Über die Friedensverhandlungen mit den Revolutionären Streitkräften Kolumbiens - Volksarmee (FARC) will Kolumbiens Regierung in diesen Monaten nicht sprechen. Man habe Diskretion vereinbart, heißt es im Pressebüro von Präsident Juan Manuel Santos, Interviews zum Thema würden nicht gegeben. Doch man könne sich selbst ein Bild von den Programmen machen, mit denen die Regierung bereits jetzt an einem dauerhaften Frieden arbeite - zum Beispiel bei der Agencia Colombiana para la Reintegración (ACR), der staatlichen Behörde zur Wiedereingliederung.

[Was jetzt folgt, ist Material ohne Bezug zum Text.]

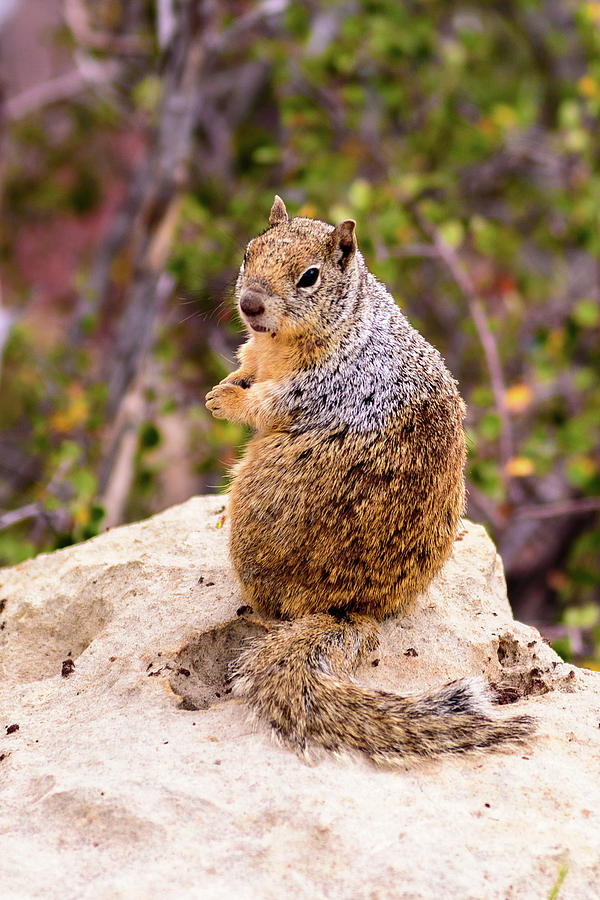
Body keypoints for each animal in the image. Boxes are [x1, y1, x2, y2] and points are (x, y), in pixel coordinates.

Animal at [206, 195, 536, 760]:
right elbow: (245, 366)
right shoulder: (257, 354)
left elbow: (263, 406)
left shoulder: (315, 387)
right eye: (249, 251)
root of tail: (348, 609)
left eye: (310, 276)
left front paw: (224, 400)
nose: (249, 305)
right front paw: (222, 385)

In Kennedy, einem Arbeiterviertel im Südwesten Bogotás, liegt eines von 33 Aufnahmezentren der ACR. In einem garagenähnlichen Raum im Erdgeschoss stehen ein Dutzend durch Sichtblenden voneinander getrennte Schreibtische. Einige Sozialarbeiter beraten demobilisierte Paramilitärs und Ex-Guerilleros.

Der Leiter der Behörde, Alejandro Eder, empfängt mich im ersten Stock. Der 38-jährige Unternehmersohn, der zur auf Kuba verhandelnden Regierungskommission gehört, strahlt etwas Playboyhaftes aus. Die Haare trägt er nach hinten gegelt; in der Klatschpresse heißt es, er sei seit Neuestem mit der Schönheitskönigin Taliana Vargas liiert.

»In Kolumbien wird es so oder so Frieden geben«, erklärt Eder. »Die Verhandlungen können ein Katalysator sein, um zu einem schnelleren Ende des Krieges zu kommen. Aber wir schaffen auch ohne diese Verhandlungen bereits die Grundlagen für Frieden. Der fällt nämlich nicht einfach durch ein Abkommen vom Himmel, sondern muss nach und nach geschaffen werden.«

Für Eder besteht eine Kontinuität zwischen der autoritären Sicherheitspolitik der Vorgängerregierung Álvaro Uribes und der gemäßigteren Santos-Administration. Dank der erfolgreichen Guerillabekämpfung im letzten Jahrzehnt könne sich die Regierung Santos jetzt wieder den grundlegenden gesellschaftlichen Problemen zuwenden: der Bekämpfung der Ungleichheit, dem Ausbau des Bildungssystems oder der Stärkung der Institutionen. Entscheidend sei, dass die Regierung bei ihren Friedensbemühungen auf langjährige Erfahrungen zurückblicken könne. 56 000 Kämpfer, darunter 20 000 Guerilleros, hätten sich bereits demobilisiert, und die Verbindung von militärischem Druck und wirtschaftlicher Entwicklung werde dafür sorgen, dass der politischen Gewalt nach und nach der Nährboden entzogen wird.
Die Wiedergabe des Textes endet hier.